Work task:
Change every occurrence of "white" to "brown" in the items below, keeping everything else unchanged. Omit the pictures from your answer.

Data: Begin

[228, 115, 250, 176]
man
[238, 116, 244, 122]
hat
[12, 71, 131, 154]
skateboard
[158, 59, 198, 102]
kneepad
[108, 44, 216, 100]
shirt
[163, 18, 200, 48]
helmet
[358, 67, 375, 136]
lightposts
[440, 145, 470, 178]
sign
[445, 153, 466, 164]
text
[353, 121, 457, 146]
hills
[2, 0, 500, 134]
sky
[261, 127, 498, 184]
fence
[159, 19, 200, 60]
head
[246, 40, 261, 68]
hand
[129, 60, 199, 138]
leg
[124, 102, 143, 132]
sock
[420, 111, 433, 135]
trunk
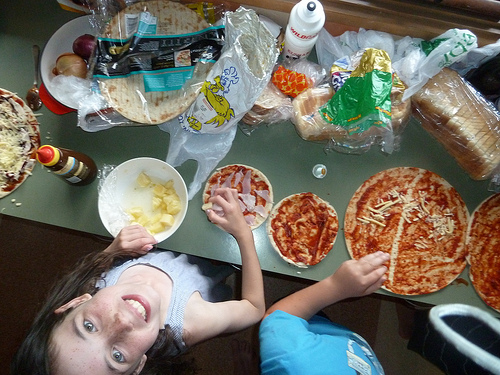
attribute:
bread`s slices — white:
[409, 66, 498, 182]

Data: End

Result:
[228, 115, 250, 176]
man
[238, 116, 244, 122]
hat
[12, 71, 131, 154]
skateboard
[158, 59, 198, 102]
kneepad
[108, 44, 216, 100]
shirt
[163, 18, 200, 48]
helmet
[358, 67, 375, 136]
lightposts
[440, 145, 470, 178]
sign
[445, 153, 466, 164]
text
[353, 121, 457, 146]
hills
[2, 0, 500, 134]
sky
[261, 127, 498, 184]
fence
[159, 19, 200, 60]
head
[246, 40, 261, 68]
hand
[129, 60, 199, 138]
leg
[124, 102, 143, 132]
sock
[420, 111, 433, 135]
trunk
attribute:
bread`s slices — brown:
[409, 66, 498, 182]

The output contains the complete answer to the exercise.